I can also empathize with your fears about talking about your feelings with your boyfriend. I entered a severe depressive episode while a year into a serious relationship and it ruined it. I went from energetic, social, and ambitious to an absolute mess who was miserable to be around. I spiraled down hard. I left school, fell into drug addiction, and developed suicidal thoughts, yet my even then my SO tried very hard to stick with me through all of it. After 6 months of this however I pushed her away because I wanted her to be happy and I couldn't see how that was possible with someone as "broken" as me. I don't know if this saved her any pain in the long run, but it made it much much harder to break out of my depressive cycle.

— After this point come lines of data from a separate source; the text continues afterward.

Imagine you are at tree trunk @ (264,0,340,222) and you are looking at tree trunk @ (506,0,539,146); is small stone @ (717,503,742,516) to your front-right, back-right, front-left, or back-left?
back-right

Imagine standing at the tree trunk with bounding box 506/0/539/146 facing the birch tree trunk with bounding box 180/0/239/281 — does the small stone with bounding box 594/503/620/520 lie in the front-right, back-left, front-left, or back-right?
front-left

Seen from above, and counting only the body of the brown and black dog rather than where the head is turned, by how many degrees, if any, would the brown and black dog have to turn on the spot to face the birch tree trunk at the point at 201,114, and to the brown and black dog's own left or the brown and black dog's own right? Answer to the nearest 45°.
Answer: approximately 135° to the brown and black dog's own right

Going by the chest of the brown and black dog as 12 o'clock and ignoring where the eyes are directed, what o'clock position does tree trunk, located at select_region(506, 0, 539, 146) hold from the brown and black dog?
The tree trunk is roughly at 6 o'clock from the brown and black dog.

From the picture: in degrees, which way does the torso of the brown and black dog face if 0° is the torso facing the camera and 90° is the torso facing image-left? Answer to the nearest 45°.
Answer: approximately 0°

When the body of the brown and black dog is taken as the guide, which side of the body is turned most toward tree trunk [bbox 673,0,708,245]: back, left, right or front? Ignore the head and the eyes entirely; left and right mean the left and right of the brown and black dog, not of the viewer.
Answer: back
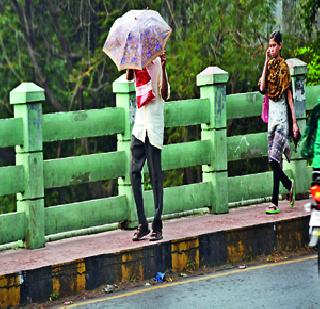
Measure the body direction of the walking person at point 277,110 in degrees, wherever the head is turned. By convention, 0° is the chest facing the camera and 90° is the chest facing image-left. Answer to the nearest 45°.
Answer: approximately 45°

My advice, you should still talk with your boyfriend or your friends about how you feel. Chances are they already know that somethings wrong, though they likely don't fully understand the difficulty and pain you're dealing with. What you need is a support network to help you through this difficult period however, and while it can seem frightening admitting to your friends or SO that you're feeling depressed, at the end of the day all they want is for you to feel happy and good about yourself and they'll help however they can.

The bottom line is yes, what you're feeling is legitimate, and yes, you can get through this. You'll never wake up one morning and feel suddenly cured, but one day you will be able to look back on this moment as a dark period of your life you were able to overcome, and you will feel all the stronger for it.